§ ZADANIE: Policz wiersze danych poniżej, w których występuje słowo „temperature”, przy czym wielkość liter ma znaczenie. Podaj wyłącznie liczbę.

Zapisane wpisy
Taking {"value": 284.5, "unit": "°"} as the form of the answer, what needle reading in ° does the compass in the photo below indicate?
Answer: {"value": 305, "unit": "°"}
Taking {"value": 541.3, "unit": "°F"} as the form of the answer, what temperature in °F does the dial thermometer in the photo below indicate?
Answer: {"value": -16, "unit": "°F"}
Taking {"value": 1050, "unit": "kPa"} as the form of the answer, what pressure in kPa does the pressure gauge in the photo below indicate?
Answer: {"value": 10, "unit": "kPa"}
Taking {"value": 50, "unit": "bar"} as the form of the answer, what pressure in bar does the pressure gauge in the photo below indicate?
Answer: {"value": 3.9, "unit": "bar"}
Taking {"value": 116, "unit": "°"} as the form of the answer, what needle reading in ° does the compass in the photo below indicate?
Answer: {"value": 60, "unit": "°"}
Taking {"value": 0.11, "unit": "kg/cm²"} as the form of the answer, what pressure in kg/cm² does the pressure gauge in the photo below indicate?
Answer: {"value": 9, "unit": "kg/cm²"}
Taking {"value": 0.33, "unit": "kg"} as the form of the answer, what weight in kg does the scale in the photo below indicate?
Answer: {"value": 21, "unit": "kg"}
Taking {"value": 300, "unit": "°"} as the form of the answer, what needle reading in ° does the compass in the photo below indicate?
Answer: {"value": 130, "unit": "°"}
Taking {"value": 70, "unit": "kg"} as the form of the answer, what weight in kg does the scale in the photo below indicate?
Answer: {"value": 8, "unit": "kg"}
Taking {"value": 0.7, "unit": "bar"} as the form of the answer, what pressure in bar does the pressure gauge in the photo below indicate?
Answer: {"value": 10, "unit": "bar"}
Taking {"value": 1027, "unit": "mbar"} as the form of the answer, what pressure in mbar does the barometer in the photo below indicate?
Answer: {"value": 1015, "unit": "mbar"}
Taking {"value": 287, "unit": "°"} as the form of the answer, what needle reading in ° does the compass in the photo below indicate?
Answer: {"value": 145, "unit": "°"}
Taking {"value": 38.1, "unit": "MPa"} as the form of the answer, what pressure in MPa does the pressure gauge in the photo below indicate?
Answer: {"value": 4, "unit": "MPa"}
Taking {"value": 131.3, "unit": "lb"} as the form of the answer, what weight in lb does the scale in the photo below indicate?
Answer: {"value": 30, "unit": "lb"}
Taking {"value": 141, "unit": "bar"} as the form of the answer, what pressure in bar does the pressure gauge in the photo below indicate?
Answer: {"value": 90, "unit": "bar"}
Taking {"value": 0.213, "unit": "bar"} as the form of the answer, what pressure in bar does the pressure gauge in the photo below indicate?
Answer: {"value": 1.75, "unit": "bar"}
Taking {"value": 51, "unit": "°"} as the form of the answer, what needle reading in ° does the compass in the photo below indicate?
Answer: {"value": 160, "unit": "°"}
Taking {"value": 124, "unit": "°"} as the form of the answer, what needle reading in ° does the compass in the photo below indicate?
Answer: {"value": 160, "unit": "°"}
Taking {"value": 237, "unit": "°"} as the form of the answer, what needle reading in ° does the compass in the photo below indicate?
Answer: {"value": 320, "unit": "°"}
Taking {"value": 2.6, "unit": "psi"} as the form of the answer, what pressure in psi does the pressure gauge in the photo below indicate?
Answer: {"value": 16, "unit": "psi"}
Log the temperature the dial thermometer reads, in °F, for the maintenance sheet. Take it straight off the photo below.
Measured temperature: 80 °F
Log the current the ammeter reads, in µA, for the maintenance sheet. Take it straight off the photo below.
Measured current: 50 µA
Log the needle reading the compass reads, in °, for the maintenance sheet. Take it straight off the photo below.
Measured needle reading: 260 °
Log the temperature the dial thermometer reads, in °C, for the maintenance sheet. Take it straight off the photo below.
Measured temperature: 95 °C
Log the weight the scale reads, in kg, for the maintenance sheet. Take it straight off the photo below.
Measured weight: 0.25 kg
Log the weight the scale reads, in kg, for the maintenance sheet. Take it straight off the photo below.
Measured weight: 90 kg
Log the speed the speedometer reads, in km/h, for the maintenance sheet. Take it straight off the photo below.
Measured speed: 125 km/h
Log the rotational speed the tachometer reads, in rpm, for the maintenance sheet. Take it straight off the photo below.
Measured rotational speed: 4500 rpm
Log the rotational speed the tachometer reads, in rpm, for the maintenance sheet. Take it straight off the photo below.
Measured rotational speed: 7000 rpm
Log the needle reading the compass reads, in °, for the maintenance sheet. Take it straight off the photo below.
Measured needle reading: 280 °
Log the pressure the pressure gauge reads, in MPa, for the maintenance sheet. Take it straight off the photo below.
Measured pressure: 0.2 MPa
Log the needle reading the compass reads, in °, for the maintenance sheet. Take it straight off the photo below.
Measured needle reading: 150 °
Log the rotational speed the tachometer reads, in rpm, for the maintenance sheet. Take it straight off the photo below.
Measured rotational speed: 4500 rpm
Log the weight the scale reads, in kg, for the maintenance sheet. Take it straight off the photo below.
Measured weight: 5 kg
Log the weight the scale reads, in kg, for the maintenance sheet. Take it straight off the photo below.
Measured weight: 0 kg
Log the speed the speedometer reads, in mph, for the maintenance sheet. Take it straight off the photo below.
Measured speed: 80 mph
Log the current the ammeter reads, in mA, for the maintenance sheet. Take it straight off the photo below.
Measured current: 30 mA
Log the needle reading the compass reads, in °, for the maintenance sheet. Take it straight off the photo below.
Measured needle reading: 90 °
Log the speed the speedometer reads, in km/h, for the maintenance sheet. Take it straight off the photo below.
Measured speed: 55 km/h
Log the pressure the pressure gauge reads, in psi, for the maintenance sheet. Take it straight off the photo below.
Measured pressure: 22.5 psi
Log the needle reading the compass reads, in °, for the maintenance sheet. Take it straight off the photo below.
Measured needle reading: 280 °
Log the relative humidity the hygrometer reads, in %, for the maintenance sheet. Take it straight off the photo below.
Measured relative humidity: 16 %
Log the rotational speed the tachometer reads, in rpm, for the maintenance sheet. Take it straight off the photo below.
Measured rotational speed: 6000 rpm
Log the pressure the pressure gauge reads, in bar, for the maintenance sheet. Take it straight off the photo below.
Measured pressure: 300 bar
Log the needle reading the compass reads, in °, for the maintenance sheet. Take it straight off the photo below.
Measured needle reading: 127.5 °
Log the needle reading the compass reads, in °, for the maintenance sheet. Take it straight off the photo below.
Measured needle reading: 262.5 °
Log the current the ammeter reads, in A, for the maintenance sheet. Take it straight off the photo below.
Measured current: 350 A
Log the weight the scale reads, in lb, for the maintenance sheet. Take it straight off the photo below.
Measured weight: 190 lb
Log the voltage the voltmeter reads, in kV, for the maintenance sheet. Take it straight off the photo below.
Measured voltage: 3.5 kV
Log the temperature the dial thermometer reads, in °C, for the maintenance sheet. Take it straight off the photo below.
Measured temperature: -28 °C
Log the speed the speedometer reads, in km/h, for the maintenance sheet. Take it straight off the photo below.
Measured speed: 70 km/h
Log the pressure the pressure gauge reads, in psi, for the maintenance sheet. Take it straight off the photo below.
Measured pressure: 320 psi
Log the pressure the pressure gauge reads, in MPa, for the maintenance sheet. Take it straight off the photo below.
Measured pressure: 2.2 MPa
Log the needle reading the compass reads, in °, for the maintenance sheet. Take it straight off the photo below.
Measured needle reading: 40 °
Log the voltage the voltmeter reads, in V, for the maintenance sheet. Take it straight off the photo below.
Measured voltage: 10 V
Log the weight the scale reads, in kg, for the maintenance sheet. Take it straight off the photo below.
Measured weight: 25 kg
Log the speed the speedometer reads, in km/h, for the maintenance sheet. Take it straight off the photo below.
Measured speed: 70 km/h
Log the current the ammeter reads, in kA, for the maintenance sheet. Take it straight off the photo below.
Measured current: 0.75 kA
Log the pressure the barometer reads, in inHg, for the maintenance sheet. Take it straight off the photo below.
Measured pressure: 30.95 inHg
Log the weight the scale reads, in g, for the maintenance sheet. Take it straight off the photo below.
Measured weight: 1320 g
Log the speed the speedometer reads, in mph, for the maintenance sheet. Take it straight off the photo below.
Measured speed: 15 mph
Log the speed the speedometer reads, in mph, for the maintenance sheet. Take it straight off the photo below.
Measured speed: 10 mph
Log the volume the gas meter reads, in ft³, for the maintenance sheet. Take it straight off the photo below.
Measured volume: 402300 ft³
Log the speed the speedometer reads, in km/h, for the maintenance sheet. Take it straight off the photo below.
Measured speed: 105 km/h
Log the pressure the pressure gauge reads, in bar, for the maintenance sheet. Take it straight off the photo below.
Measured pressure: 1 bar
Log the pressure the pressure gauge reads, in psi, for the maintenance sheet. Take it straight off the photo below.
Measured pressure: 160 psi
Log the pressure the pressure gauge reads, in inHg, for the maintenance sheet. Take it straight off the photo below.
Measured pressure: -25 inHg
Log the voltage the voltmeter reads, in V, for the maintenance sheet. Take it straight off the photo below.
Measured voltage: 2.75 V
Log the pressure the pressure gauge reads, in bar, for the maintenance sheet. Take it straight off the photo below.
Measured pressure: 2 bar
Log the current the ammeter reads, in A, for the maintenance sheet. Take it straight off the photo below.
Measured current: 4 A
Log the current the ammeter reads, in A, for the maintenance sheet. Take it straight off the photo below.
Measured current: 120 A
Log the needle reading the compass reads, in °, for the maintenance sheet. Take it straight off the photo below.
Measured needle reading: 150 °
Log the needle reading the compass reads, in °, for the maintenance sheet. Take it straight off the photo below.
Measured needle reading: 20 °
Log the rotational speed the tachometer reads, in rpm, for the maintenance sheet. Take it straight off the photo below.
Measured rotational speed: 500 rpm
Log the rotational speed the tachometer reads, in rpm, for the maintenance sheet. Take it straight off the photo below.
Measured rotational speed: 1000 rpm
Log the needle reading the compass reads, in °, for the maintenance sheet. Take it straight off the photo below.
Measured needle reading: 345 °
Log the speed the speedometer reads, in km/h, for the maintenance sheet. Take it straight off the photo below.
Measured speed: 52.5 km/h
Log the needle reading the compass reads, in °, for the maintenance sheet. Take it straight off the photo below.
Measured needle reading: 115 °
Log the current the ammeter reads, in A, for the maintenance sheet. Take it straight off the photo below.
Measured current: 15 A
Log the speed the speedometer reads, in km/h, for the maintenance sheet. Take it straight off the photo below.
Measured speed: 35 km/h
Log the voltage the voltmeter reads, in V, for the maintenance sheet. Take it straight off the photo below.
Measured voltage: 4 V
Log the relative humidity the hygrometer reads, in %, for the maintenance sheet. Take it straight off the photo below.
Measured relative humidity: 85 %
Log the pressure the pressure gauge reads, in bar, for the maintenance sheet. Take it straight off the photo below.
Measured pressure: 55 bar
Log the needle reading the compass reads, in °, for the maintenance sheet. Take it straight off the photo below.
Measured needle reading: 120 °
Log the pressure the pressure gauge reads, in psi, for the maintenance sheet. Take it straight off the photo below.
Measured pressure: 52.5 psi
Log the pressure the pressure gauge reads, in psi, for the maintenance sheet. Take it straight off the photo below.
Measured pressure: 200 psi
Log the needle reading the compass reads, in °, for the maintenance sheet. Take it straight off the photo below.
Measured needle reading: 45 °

§ ROZWIĄZANIE ZADANIA: 7